Pocas experiencias resultan tan lucrativas para el turismo y tan irrelevantes para la filosofía como el viaje en grupo. Detrás de cada foto con 15 personas alineadas frente a una estatua que no identifican (y jamás recordarán), hay un ensayo antropológico latente sobre nuestra forma de vivir en sociedad, sobre nuestra capacidad o incapacidad de tolerar al otro, sobre la , la paciencia y el espejismo de un consenso que cada día es minado por incipientes brotes de individualidad. Es poco común leer sobre estos temas porque, claro, todos están sonriendo; por fuera, al menos.

En un viaje grupal los roles se ganan a pulso: surge un líder espontáneo (autonombrado o por hartazgo colectivo). No faltan los personajes clave, una voz que no se cansa de decir: «¿y ahora qué sigue?», la oveja negra que camina quince metros atrás; la señora en modo navaja suiza que se convierte en madre, enfermera, consejera matrimonial y guía. Y estás tú, que probablemente detestas todo eso.

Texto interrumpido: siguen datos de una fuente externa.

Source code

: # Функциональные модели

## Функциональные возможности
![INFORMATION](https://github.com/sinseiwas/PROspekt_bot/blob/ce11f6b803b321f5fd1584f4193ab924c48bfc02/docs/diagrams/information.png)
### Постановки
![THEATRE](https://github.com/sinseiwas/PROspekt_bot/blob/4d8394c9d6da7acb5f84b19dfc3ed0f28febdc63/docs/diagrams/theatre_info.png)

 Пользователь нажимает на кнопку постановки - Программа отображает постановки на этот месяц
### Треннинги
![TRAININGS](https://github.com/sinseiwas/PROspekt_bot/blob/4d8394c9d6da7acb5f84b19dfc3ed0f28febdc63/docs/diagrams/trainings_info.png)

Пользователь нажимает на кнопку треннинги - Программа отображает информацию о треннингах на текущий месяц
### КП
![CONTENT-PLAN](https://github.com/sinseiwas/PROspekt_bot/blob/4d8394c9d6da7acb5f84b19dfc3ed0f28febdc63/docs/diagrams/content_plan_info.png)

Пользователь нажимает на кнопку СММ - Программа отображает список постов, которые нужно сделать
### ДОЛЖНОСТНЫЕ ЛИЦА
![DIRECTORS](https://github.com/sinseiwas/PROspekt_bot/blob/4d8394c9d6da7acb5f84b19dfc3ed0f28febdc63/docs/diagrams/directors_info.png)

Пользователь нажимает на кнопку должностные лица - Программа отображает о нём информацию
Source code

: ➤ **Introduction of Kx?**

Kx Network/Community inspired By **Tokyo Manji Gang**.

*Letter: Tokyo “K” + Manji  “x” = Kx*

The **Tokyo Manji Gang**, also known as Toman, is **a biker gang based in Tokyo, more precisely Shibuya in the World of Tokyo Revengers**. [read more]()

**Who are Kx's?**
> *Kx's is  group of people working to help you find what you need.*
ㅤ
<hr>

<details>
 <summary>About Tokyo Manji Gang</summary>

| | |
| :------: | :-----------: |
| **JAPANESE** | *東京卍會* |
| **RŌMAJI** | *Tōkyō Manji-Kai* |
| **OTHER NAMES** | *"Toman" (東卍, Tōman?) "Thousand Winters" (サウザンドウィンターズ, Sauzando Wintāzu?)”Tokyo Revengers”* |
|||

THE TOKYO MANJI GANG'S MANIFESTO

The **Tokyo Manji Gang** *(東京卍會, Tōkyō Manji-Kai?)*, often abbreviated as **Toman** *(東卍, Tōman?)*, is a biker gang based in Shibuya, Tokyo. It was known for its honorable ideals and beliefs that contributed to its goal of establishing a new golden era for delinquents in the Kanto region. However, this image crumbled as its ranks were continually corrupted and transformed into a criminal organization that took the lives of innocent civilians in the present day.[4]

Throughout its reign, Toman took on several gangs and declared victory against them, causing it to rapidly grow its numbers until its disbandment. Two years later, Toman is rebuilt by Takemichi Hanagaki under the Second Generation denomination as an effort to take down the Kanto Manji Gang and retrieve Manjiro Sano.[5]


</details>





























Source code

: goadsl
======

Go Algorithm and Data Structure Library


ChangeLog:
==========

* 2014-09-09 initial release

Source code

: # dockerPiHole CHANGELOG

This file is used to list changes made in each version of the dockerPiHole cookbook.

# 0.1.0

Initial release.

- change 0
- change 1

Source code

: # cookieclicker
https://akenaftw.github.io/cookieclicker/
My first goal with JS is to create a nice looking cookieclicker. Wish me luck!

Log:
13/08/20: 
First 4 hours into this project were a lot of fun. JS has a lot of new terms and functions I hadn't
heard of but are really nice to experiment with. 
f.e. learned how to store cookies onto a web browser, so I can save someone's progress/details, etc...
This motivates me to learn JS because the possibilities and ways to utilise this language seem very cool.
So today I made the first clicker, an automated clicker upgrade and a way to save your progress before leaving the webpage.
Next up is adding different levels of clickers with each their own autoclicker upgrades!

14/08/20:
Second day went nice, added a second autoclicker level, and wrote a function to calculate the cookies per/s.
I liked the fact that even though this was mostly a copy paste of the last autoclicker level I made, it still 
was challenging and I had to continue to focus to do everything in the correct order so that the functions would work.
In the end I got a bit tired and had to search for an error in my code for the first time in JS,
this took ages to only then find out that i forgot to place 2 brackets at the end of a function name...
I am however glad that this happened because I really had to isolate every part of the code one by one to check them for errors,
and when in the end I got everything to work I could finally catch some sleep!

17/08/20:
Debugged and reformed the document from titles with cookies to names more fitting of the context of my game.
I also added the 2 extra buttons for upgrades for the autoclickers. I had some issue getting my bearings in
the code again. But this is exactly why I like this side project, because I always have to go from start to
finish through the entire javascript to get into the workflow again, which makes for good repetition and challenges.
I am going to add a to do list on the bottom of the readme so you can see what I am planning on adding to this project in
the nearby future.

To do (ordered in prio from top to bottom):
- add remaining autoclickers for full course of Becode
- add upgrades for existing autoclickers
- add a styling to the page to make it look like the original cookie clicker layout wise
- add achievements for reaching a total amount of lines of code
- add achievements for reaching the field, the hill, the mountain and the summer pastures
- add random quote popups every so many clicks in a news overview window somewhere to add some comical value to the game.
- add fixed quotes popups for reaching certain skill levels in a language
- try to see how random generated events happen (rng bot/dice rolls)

El viajero de grupo no lo sabe, pero ha firmado su adhesión a un decálogo implícito, cuyo primer mandamiento dicta: «amarás al itinerario sobre todas las cosas». Sabe (o descubre) que la improvisación es una afrenta, que la hora de tener hambre es como una profecía bíblica: está escrita, al igual que la hora para abordar el autobús y hasta para ir al baño. Viajar en grupo es un arte para el que no todos hemos sido llamados. Implica la rendición del yo por el bien del nosotros. El segundo mandamiento lo confirma: «no tomarás decisiones por tu cuenta».

¿Quieres ser satanizado? Intenta irte por tu lado. En el viaje grupal la individualidad se negocia, se diluye o se aplasta. El peso del plural es absoluto.

Todo es «vamos», «juntos», «a qué hora quedamos». ¿Te gusta el arte moderno? ¡Qué pena!, el grupo votó por el museo de cera. En el autobús cabe todo, menos la disidencia. Quien dice que se quiere quedar solo es percibido como soberbio, el que se aburre en el acuario es un amargado, el que no quiere salir en la foto es misántropo. Se vive una diplomática: «ven, sonríe para la foto, y luego sigue siendo tú» (tercer mandamiento).

Viajar en grupo es un experimento social. Algunos viajan para descubrir el mundo, otros para llevar su mundo consigo. La señora que carga con sobres de colágeno, se alimenta de licuados; no probará el bulgogi, pero le tomará foto. Quienes acostumbran discutir en su cocina han traído su drama conyugal y el playlist de Christian Nodal al bosque de los monos de Ubud.

¿Qué revela este drama logístico más allá del fastidio de aguantar a los demás? Que lo gregario es tan humano como el deseo de ir a contraflujo. Lo colectivo nos contiene, pero también nos constriñe. El viaje en grupo nos obliga a mirarnos en el espejo de la comunidad, ese lugar incómodo donde uno descubre si está dispuesto a ceder, a esperar, a callar, a con-vivir. Y es que a veces vivimos como viajamos. Porque más allá de los traslados turísticos, también hay quienes viven así: ajustando deseos, esperando que otros decidan, votando por restaurantes como si fuera el Senado. Y hay algunos que viajan -y viven- como lobos solitarios, enamorados de su agenda, de sus pausas, de su silencio. Ni uno ni otro garantizan la felicidad, pero ambos exigen lo suyo.

Hay quien viaja para acumular destinos y quien lo hace para perder certezas. Para este último, especie más excéntrica, el grupo puede ser un lastre o un espejo. Depende de cuánto esté dispuesto a verse. Porque si uno no puede tolerar al grupo, tal vez no se tolera a sí mismo en versión compartida. Y si uno solo sonríe en la foto colectiva, pero detesta cada minuto del trayecto, quizás lo que molesta no es la manada, sino la incapacidad de decir que no.

Al final del viaje, cuando el grupo desembarca y cada quien vuelve a su rutina, lo que queda no es la cantidad de catedrales visitadas ni el número de cervezas compartidas. Lo que queda es la certeza de cómo somos con los demás. El verdadero destino no era Bali ni Seúl, era entender con quién queremos caminar. Y de qué forma.

Así que la próxima vez que alguien grite: «¡Todos aquí, para la foto!», piensa si quieres estar en esa imagen, o en otra. O en ninguna. Porque a veces, la mejor postal es la que uno se guarda. Sin flash. Sin paciencia. Y sin grupo.